The air between us got hot. I reached up and brushed a strand of hair from her cheek. Her skin was soft and warm despite the chill. She leant into the touch.

“Tell me to stop,” I said quietly.

She didn’t. Instead, she rose on her toes and kissed me.

It wasn’t hesitant like in the cloister. This was deeper, hungrier. Her hands slid under my cassock, fingers pressing against my chest. I backed her against the stone wall, the rough surface catching at her habit. My mouth moved to her neck, tasting salt and the faint trace of incense. She gasped when I nipped at her collarbone, her body arching into mine.

“Jordan…” The way she said it sent heat rushing through me.

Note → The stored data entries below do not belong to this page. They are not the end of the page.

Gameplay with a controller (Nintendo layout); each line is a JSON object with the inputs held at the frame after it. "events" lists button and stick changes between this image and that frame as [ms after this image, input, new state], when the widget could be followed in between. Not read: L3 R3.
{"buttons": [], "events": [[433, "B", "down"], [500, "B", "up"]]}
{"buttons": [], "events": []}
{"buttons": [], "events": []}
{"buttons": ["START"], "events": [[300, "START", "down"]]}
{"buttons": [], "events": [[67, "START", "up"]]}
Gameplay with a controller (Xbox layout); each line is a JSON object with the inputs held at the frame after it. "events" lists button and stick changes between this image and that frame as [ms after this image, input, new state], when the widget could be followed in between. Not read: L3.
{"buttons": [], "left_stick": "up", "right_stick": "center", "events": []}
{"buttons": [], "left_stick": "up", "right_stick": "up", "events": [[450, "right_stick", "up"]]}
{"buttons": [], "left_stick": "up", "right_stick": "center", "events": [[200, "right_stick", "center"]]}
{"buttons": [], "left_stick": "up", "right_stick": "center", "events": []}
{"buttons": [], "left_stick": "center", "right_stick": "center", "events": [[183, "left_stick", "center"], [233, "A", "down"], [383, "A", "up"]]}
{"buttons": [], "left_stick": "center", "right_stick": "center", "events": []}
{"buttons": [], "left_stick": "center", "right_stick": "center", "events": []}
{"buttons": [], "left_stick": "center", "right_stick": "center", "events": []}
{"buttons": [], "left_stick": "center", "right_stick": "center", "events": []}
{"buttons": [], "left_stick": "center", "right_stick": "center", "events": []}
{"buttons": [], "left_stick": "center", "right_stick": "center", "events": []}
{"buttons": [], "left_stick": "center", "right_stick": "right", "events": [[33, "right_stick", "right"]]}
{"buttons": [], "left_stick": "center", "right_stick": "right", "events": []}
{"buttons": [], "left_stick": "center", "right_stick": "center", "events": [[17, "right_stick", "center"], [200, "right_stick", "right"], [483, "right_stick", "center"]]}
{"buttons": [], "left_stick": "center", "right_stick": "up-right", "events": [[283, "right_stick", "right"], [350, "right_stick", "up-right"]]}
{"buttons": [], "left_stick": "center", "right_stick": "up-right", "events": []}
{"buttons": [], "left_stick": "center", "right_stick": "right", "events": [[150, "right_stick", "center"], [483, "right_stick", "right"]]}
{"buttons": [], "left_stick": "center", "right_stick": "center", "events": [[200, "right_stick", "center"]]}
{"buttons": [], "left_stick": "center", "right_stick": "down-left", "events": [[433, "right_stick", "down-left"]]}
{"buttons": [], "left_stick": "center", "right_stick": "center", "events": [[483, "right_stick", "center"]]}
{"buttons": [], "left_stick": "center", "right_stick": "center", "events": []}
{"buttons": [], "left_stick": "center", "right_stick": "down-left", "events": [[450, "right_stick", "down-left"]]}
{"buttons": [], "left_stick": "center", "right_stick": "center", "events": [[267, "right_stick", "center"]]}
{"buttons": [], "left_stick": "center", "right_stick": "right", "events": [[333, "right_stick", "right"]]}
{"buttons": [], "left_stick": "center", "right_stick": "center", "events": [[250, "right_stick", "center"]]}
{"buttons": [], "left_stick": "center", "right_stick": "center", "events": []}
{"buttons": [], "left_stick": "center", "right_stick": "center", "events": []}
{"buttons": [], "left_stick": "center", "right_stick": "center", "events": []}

I gathered the heavy fabric of her habit, hiking it up her smooth thighs. My hand found bare skin — smooth and trembling. She moaned softly as my fingers traced higher, finding her already wet. I stroked her slowly, savouring every shudder, every quiet sound she tried to stifle. Her head fell back against the stone as I worked her with my fingers, thumb circling the sensitive bundle of nerves.

She reached down and freed me from my trousers, her grip firm and sure. The feel of her hand on me nearly undid me right there. We moved together in the dim light, urgent and desperate. I lifted her leg around my hip and pushed my dick inside her in one slow thrust. She was tight, slippery, and perfect. A low groan escaped me as I buried myself deep.

We fucked against the ancient wall like sinners in a confessional. Hard and deep. Her nails dug into my shoulders through the cloth. Every single thrust drew a muffled cry from her throat. The lantern light flickered across our joined bodies – her habit bunched around her waist and my cassock open, skin against skin in the cold tunnel.

“More,” she whispered against my ear. “Please.”

Now I thrust into her faster and deeper. The wet sound of our bodies echoed softly. Her body clenched around me as she came, trembling, biting my shoulder to stay quiet. The sensation pulled me over the edge right after her. I spilt inside her with a choked groan, hips stuttering.

We stayed locked together for long moments, breathing hard. I kissed her forehead, her temple, and the corner of her mouth. The danger and wrongness of reality crept back slowly, and the tunnels were pressing in.

Caterina adjusted her habit with shaking hands. Her cheeks were flushed and eyes bright. “We can’t keep doing this.”

“Yet we will,” I said. I couldn’t lie to her. Not about this.

She smiled faintly, then grew serious again. “There’s more. Perpetua wasn’t the only one who knew. Sister Agnes has access to the deepest archives. And the bishop…” She hesitated. “I think he’s protecting something bigger than all of us.”

A sound drifted down the tunnel; we heard footsteps, distant but approaching.

We froze; I grabbed the lantern and pulled her behind a fallen beam. The footsteps grew louder. Two figures appeared in the far passage, Sister Agnes and Signore Vittorio. They carried no light, moving with the confidence of people who knew the dark.

"The body must be dealt with before morning prayers,” Agnes was saying, voice low. “She talked too much at the end.”

Vittorio’s reply was smooth and accented. “And the new priest? Brick. He’s asking questions.”

“Let him ask,” Agnes replied. “He may prove useful or disposable.”

They continued past our hiding spot, unaware. Their footsteps faded.

Caterina’s hand tightened in mine. Her face was pale. “They took Perpetua’s body.”

I nodded, jaw tight. Useful or disposable. The words settled cold in my gut.

We waited until the tunnels were silent again, then slipped back towards the stairs. At the entrance to the sacristy, Caterina turned to me one last time.

“Whatever this is, Jordan… I’m not leaving it alone. Not anymore.”

“Neither am I,” I promised.

I watched her disappear up the stairs, then made my way back to my cell. Sleep didn’t come. Instead, I sat at the small desk with a single candle, turning over Perpetua’s words, the carvings, and the sound of Agnes and Vittorio in the dark.

The saint beneath us wasn’t a saint, and something told me the real lies were only beginning.

By the time the bell tolled for Lauds, I had made my decision. I would find the truth – no matter how deep it was buried or how many bodies had to be moved to reach it.

Even if it meant tearing this holy place down brick by brick.